→ **WHAT THE EXERCISE ASKS**
Print the passage about the gymnastics photograph and Matthew Dalziel's photo series in full, word for word.

→ **PAGE EXTRACT**
------------------------------------------------------------------------

This picture of collective gymnastics does not show the kind of perfect harmony that was expected from such displays. Instead, the acrobat nearest to us has very visibly lost his balance and his supporting partners are within an ace of dropping the ladder. It might have spoilt the display a bit, if you were minded for military precision. The minute you notice it, you can’t help but see that all the others are more or less teetering, too. Ladders are definitely not parallel. One or two athletes didn’t get the order to wear the dark trousers. Suddenly, the whole scene is punctured a bit. That little wobble, and Penson’s courage in preserving it, makes all the difference to the picture. It’s the wobble that survives.
This is one series that has been swirling lazily around in my mind for so many years that it’s now obviously a part of my mental scaffolding. I first saw them when I worked at the Photographers’ Gallery and I was moved by them. So the series goes straight into my virtual collection, and not just a single picture. I absolutely love them and have loved them consistently, so I’m having all of them. They’re by Matthew Dalziel and they’re called called Images for Hugh.
Matthew Dalziel, from the Series Images for Hugh, 1986/1987
About ten years ago, I wrote to Matthew to ask a little about them, and this is how he answered :
“Thank you for getting in touch and giving me the opportunity to reflect on images I had completely forgot about but which were very important to my development as an artist.

------------------------------------------------------------------------

→ **EXTRACTED MATERIAL**
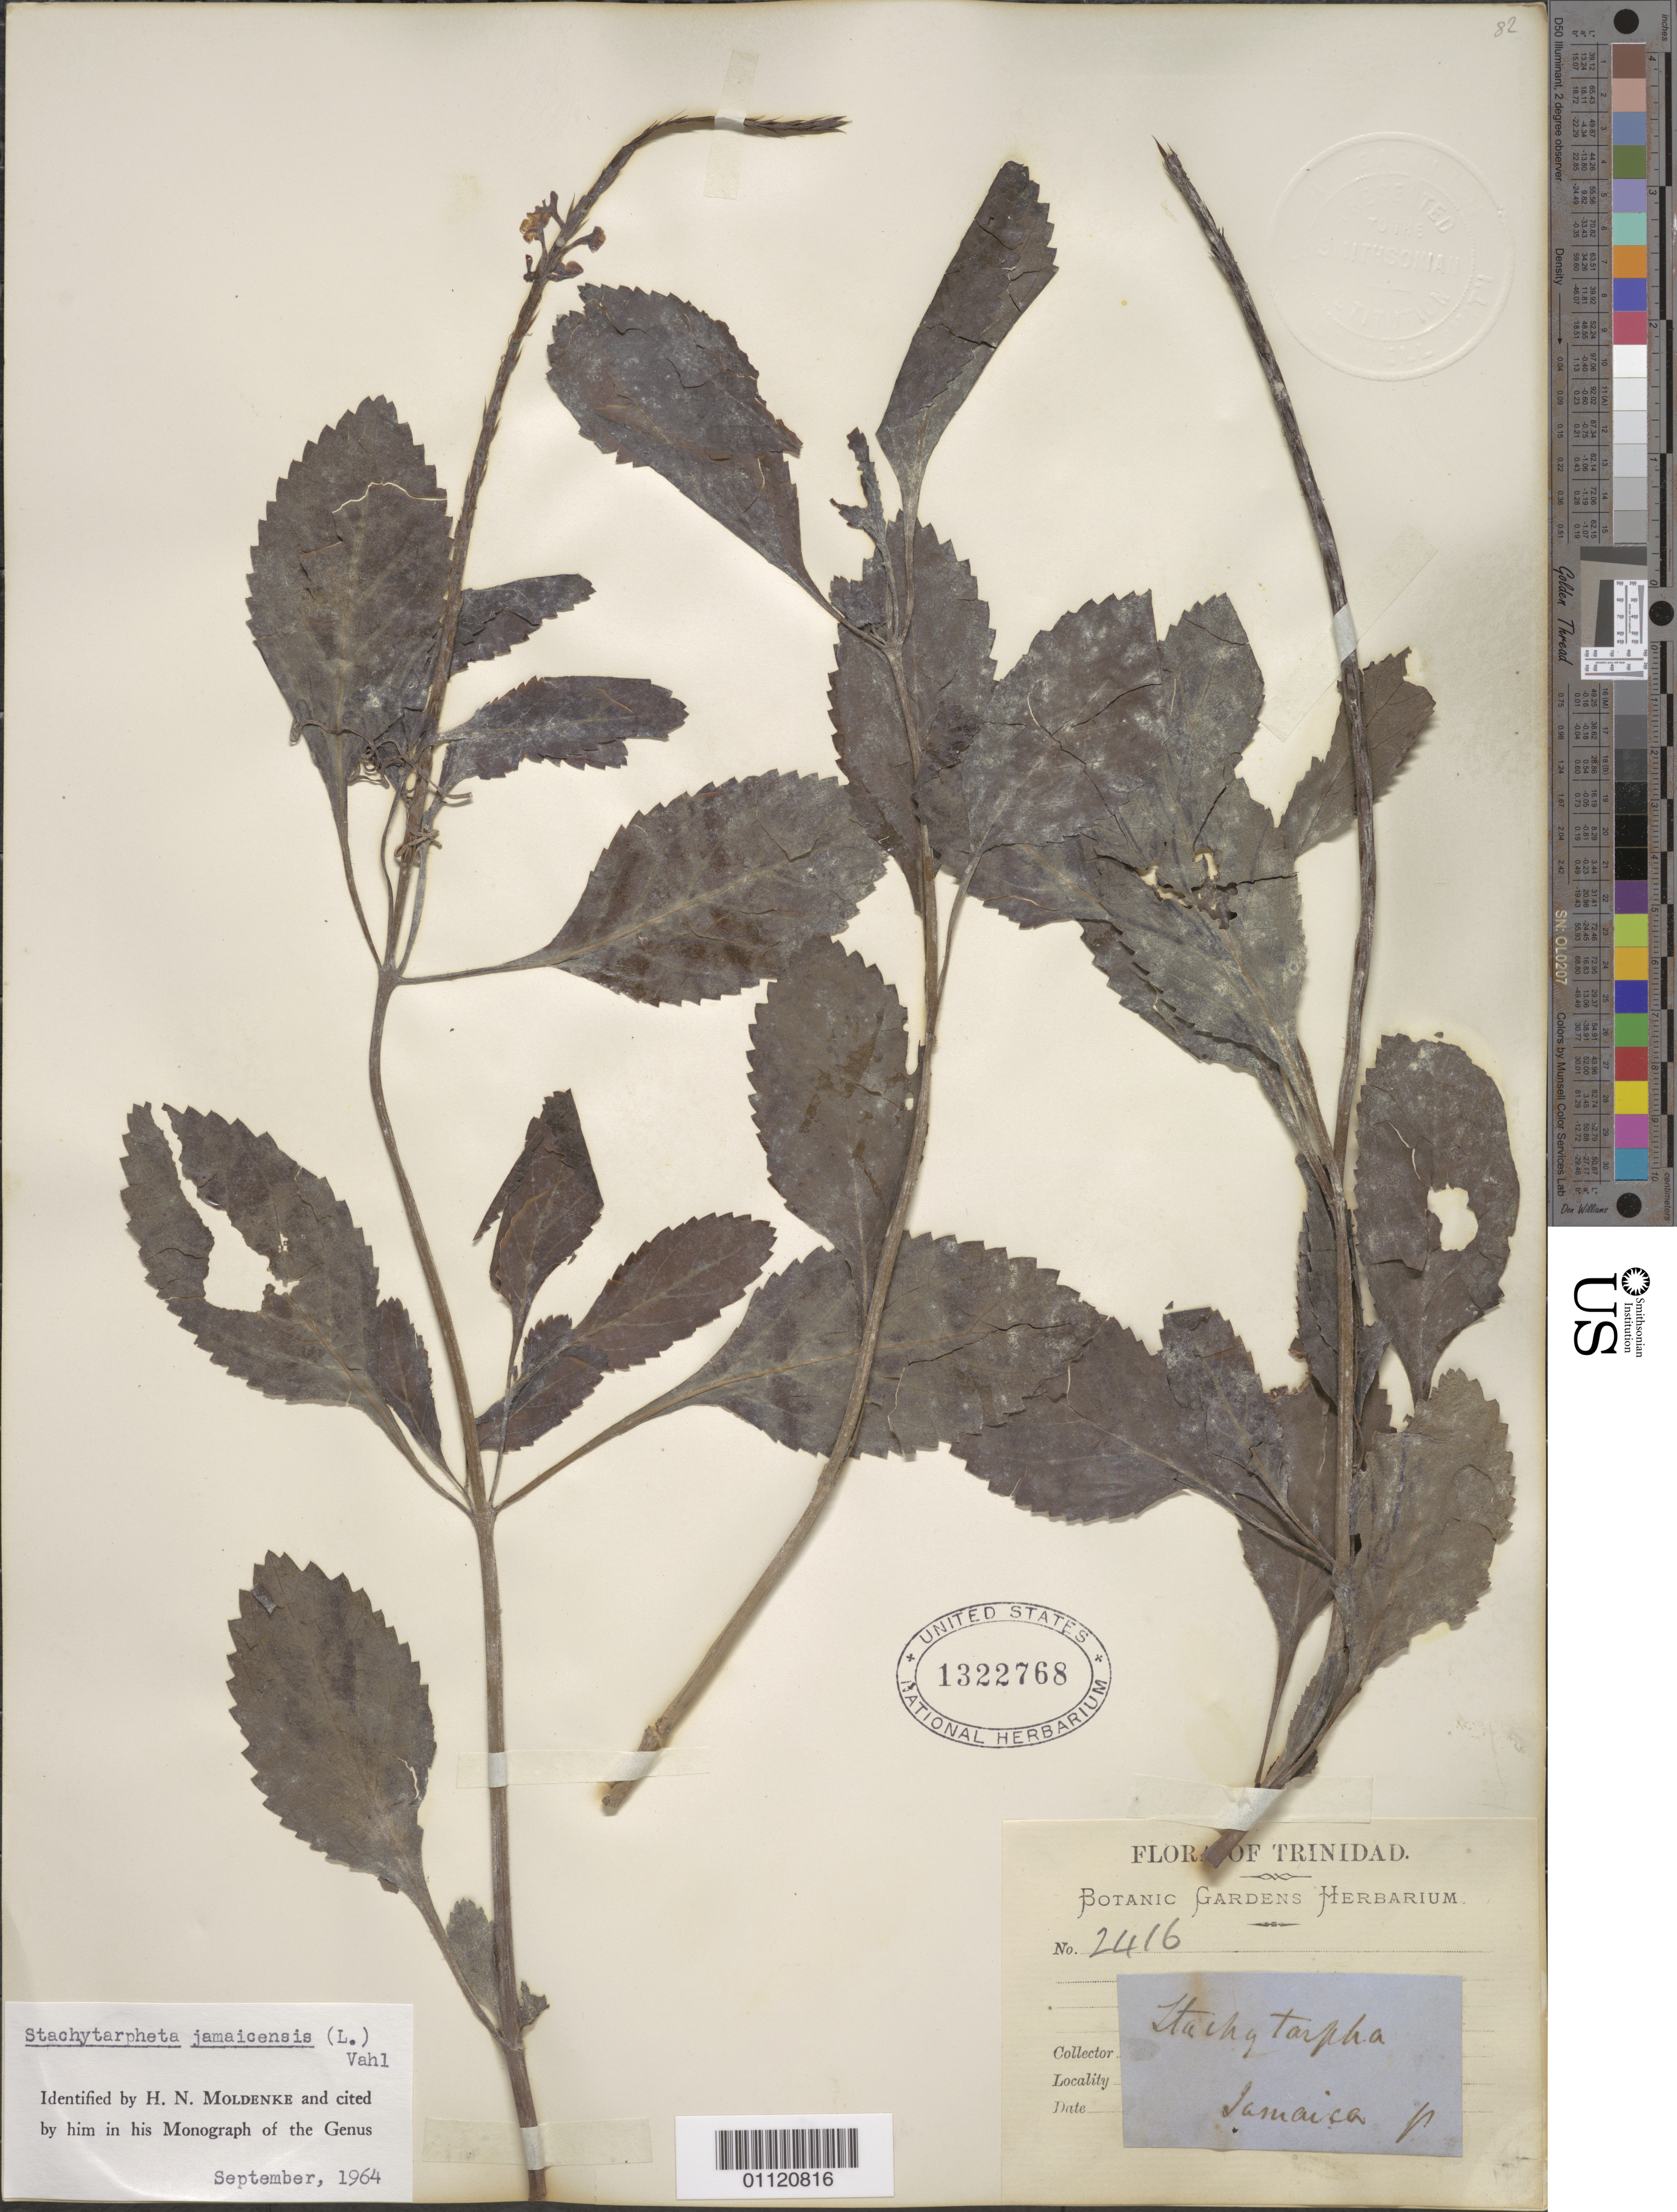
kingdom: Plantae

------------------------------------------------------------------------

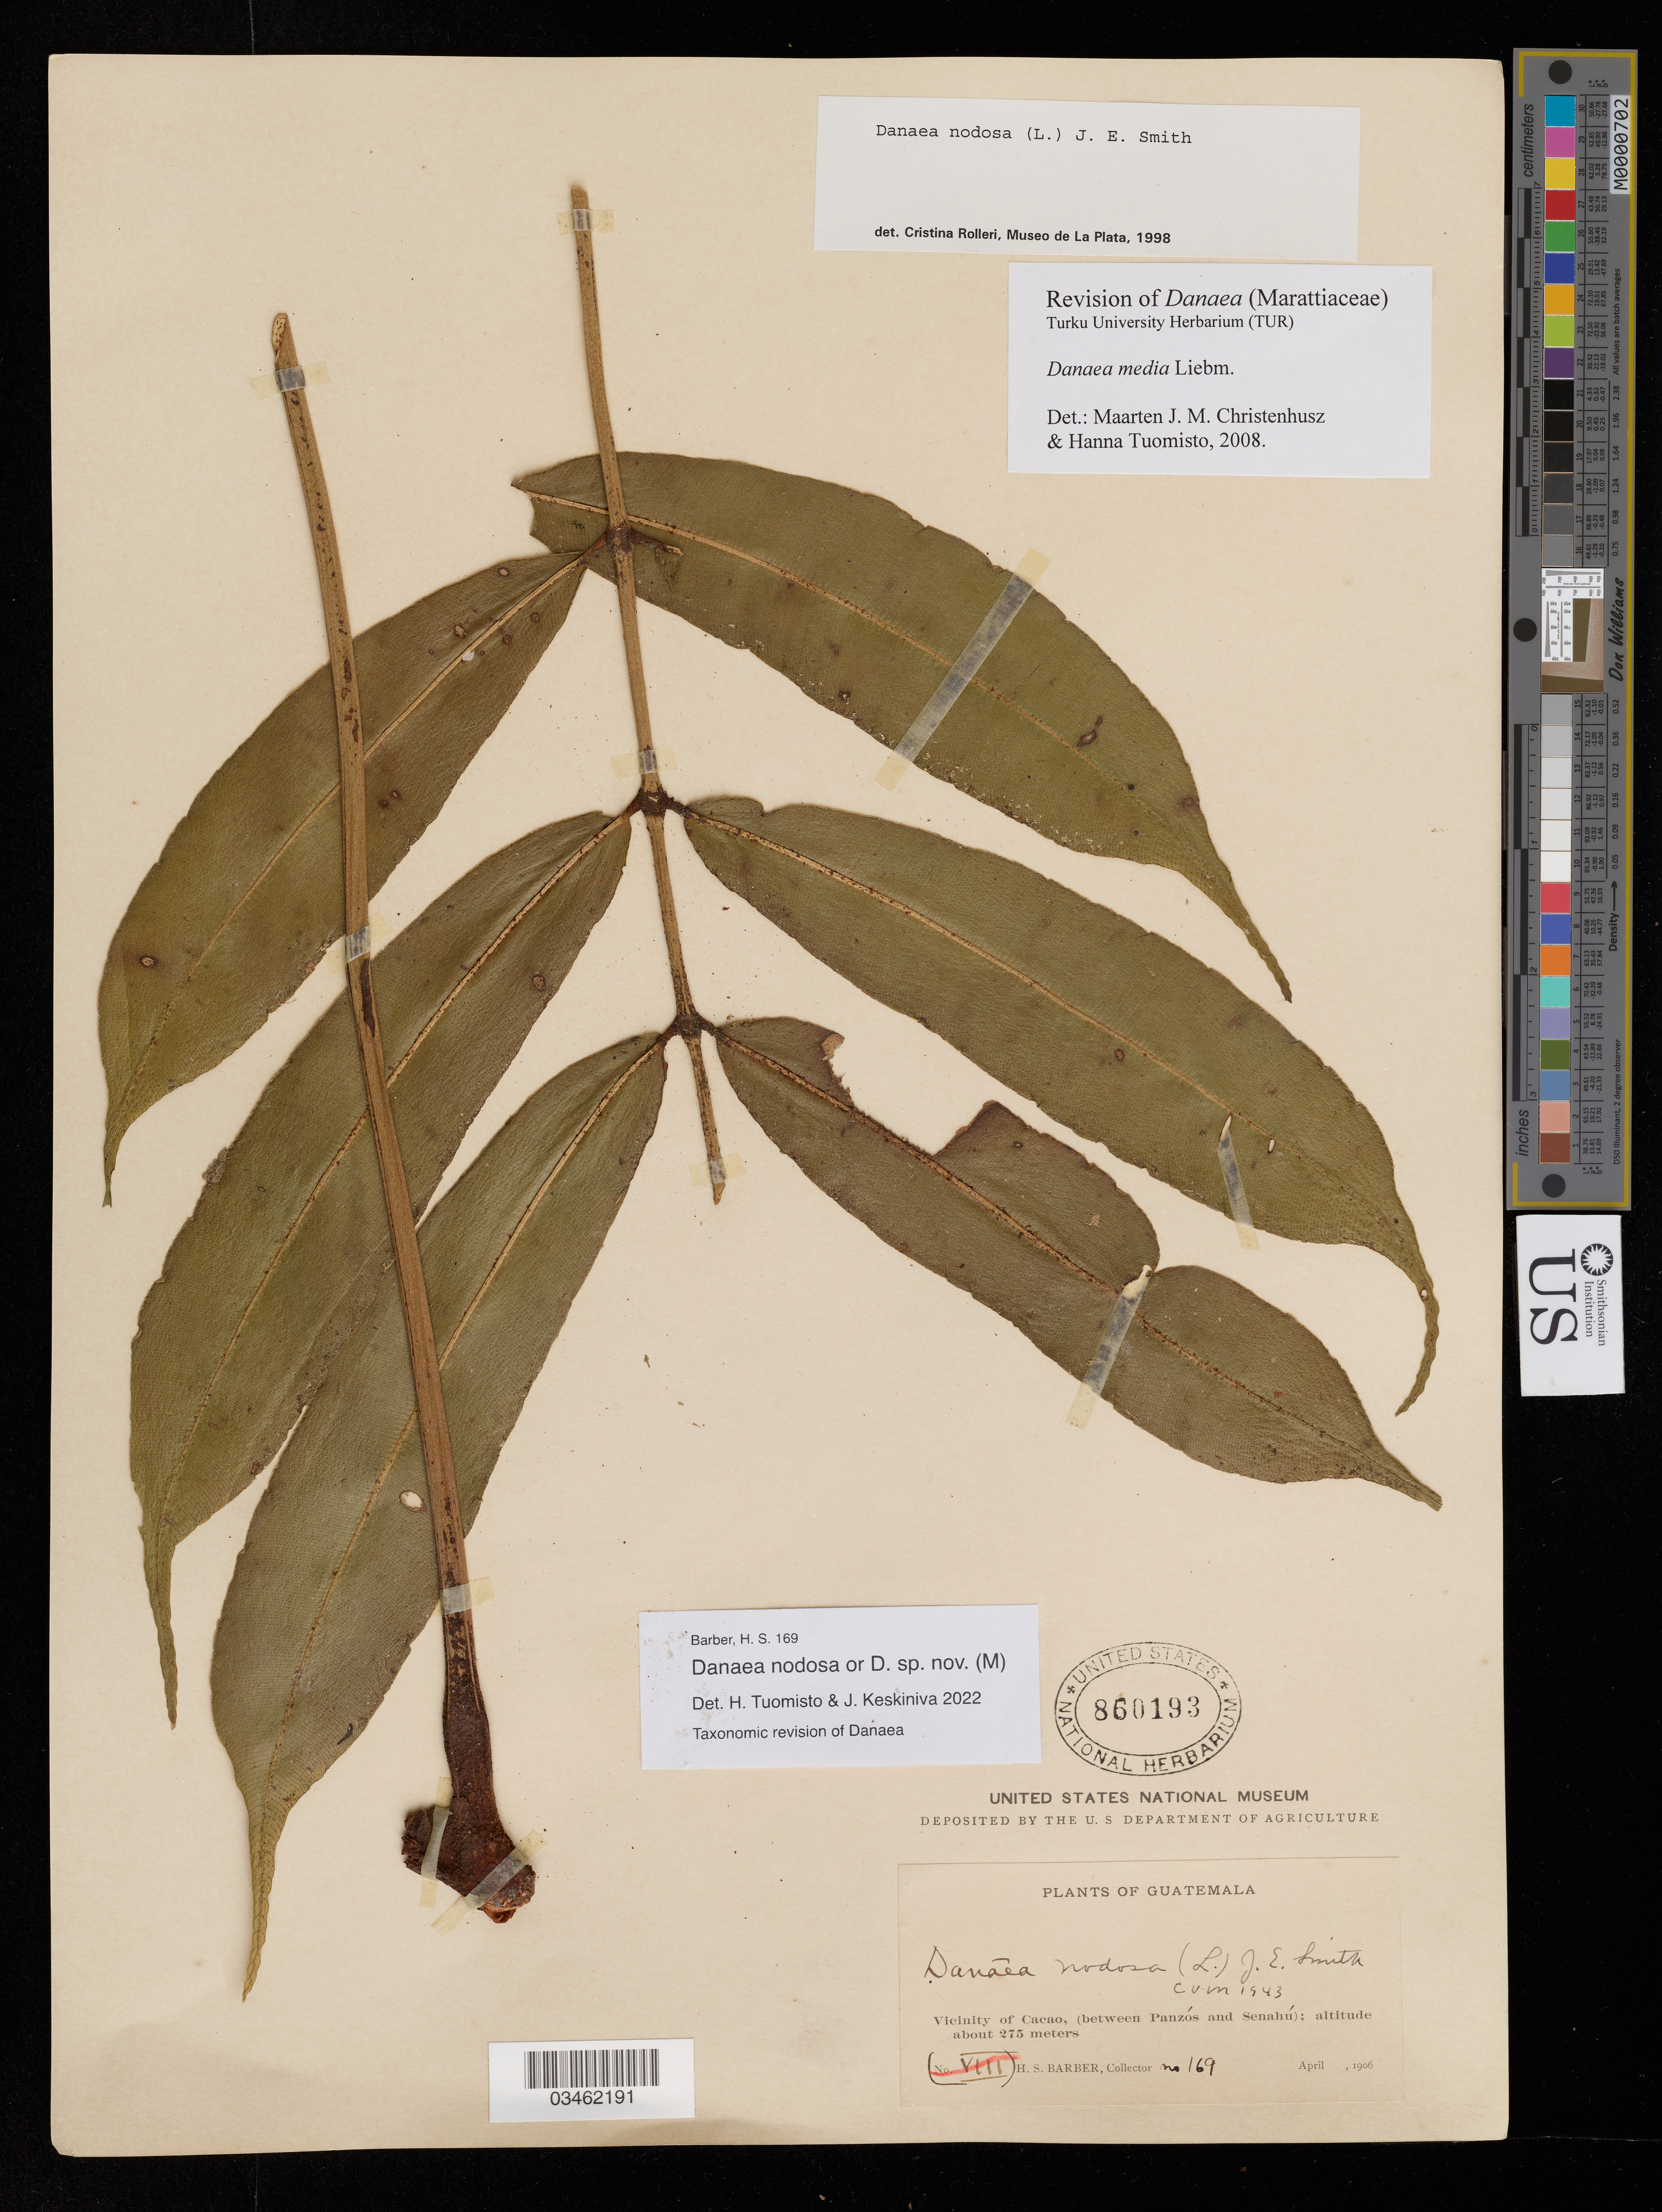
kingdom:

------------------------------------------------------------------------

→ **OUTPUT BELOW**
This picture of collective gymnastics does not show the kind of perfect harmony that was expected from such displays. Instead, the acrobat nearest to us has very visibly lost his balance and his supporting partners are within an ace of dropping the ladder. It might have spoilt the display a bit, if you were minded for military precision. The minute you notice it, you can’t help but see that all the others are more or less teetering, too. Ladders are definitely not parallel. One or two athletes didn’t get the order to wear the dark trousers. Suddenly, the whole scene is punctured a bit. That little wobble, and Penson’s courage in preserving it, makes all the difference to the picture. It’s the wobble that survives.
This is one series that has been swirling lazily around in my mind for so many years that it’s now obviously a part of my mental scaffolding. I first saw them when I worked at the Photographers’ Gallery and I was moved by them. So the series goes straight into my virtual collection, and not just a single picture. I absolutely love them and have loved them consistently, so I’m having all of them. They’re by Matthew Dalziel and they’re called called Images for Hugh.
Matthew Dalziel, from the Series Images for Hugh, 1986/1987
About ten years ago, I wrote to Matthew to ask a little about them, and this is how he answered :
“Thank you for getting in touch and giving me the opportunity to reflect on images I had completely forgot about but which were very important to my development as an artist.